Alfred Almeder, langjähriger sozialdemokratischer Gewerkschafter und Aktivist im Personenkomitee für Frieden in der Ukraine, steht auf einer „Todesliste“ in der Ukraine. Das Werkstatt-Blatt führte mit ihm das folgende Gespräch.

Werkstatt-Blatt: Was ist rund um deine Nennung auf diversen ukrainischen Pranger-Portalen, die sowohl von der Frau des Ex-Kanzlers Schröder als auch dem ORF-Korrespondenten Wehrschütz als „lebensbedrohend“ - auf Grund der Ermordung mehrerer Personen nach deren Anführung auf diesen Listen – angesehen werden, geschehen?

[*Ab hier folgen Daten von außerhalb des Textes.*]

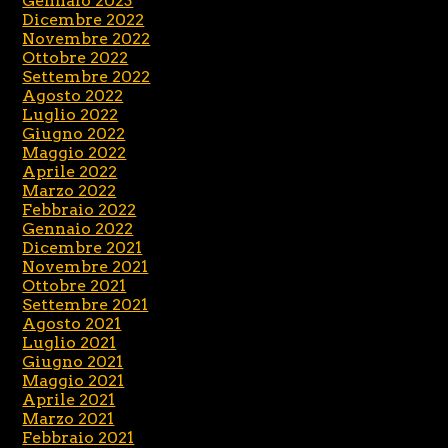
Gennaio 2023
Dicembre 2022
Novembre 2022
Ottobre 2022
Settembre 2022
Agosto 2022
Luglio 2022
Giugno 2022
Maggio 2022
Aprile 2022
Marzo 2022
Febbraio 2022
Gennaio 2022
Dicembre 2021
Novembre 2021
Ottobre 2021
Settembre 2021
Agosto 2021
Luglio 2021
Giugno 2021
Maggio 2021
Aprile 2021
Marzo 2021
Febbraio 2021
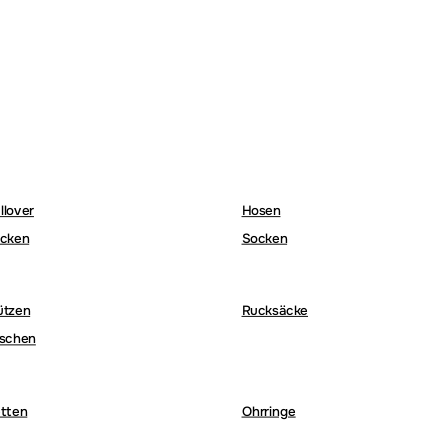
llover
Hosen
cken
Socken
ützen
Rucksäcke
schen
tten
Ohrringe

Alfred: Als einfacher politischer Aktivist ohne „Promi-Status“ wirst du zwar von unseren Medien namentlich erwähnt, aber reden will keiner mit dir. Als Quelle dient dann z.B. der SBU (ukrain. Geheimdienst), um das über mich verhängte Einreiseverbot den ganzen Vormittag in den Hauptnachrichten von Ö3 zu verkünden, die Motivlage eines unbescholtenen österreichischen Staatsbürgers, warum er in einem Kriegsgebiet humanitäre Hilfe leistet, ist dafür aber nicht interessant.

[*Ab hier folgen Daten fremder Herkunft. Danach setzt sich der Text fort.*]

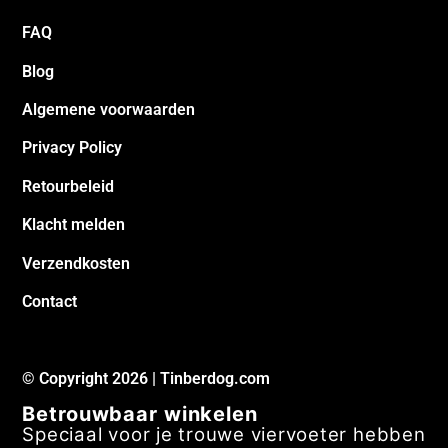
FAQ
Blog
Algemene voorwaarden
Privacy Policy
Retourbeleid
Klacht melden
Verzendkosten
Contact
© Copyright 2026 | Tinberdog.com
Betrouwbaar winkelen
Speciaal voor je trouwe viervoeter hebben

WB: Und die österreichischen Behörden, gibt es da Reaktionen?

Alfred: Zuerst muss ich erwähnen, dass die positivste Reaktion noch vom ukrainischen Botschafter gekommen ist, der meiner Aufforderung zur Löschung zumindest eine Intervention in Kiew folgen hat lassen. Dort dürfte man erkannt haben, dass ich ungeachtet meiner Solidarität mit den Menschen im Donbass und der daraus abzuleitenden Opposition zur derzeitigen ukrainischen Führung, mich auch durch die Mitnahme des Briefes eines ukrainischen Kriegsgefangenen für seine Mutter als ehrlich bemühter Vermittler erwiesen habe.
Die Ignoranz der österreichischen Behörden halte ich für wesentlich bedenklicher. Wenn ein Staatsbürger eines Landes durch die Nennung auf solchen Listen an Leib und Leben bedroht ist, sollte ein Staat darauf reagieren. Da gehört durchaus eine ordentliche Recherche dazu, die z.B. durch eine Befragung meiner Person auch abklären sollte, dass ich mich keinerlei strafbaren Handlungen in diesem Land schuldig gemacht habe. Es aber reaktionslos hinzunehmen, ist m.E. ein Zeichen eines Souveränitätsverlustes; die BRD – die unzweifelhaft als Verbündeter der Ukraine betrachtet werden kann – hat ja auch ganz offiziell die Kiewer Regierung zur Löschung der Liste „Mirotworez“ aufgefordert. Ich beurteile dies als Ausdruck des vorgenommenen Wandels von einer aktiven vermittelnden Rolle in Konflikten - wie es das neutrale Österreich noch unter Kreisky getan hat, und dadurch durchaus internationale Bedeutung hatte – zu einer defacto den NATO-Positionen folgenden völligen Aufgabe von Unabhängigkeit und Eigenständigkeit. Ich glaube nur, dass dies der österreichischen Bevölkerung so nicht bewusst ist. Zu hoffen, dass im Ernstfall – und der Ukraine-Konflikt hat sehr wohl das Potenzial für einen großen auf europäischen Boden ausgetragenen Krieg – wir dann als neutral wahrgenommen werden, ist eine sehr infantile Vorstellung.

WB: Wie beurteilst du die nähere Zukunft für den Konflikt, gibt es Lösungsansätze?

Alfred: Es warten offensichtlich alle Beteiligten, ob Poroschenko noch vor der Wahl im März, bei dem seine Chancen auf eine Wiederwahl sehr gering eingeschätzt werden, sich zu einer offensiven Aktion entschließt, um doch noch an der Macht zu bleiben. Das birgt sehr viel Eskalationsrisiko in sich. Das Hauptproblem ist aber die transatlantisch bestimmte Politik der großen EU-Player. Solange die Ukraine als strategischer Frontstaat zur Schwächung Russlands missbraucht wird, anstelle diese als Brückenfunktion zur gesamteuropäischen Sicherheitsstruktur einzubinden, wird die Ukraine der Hauptverlierer in diesem Konflikt sein, politisch und wirtschaftlich.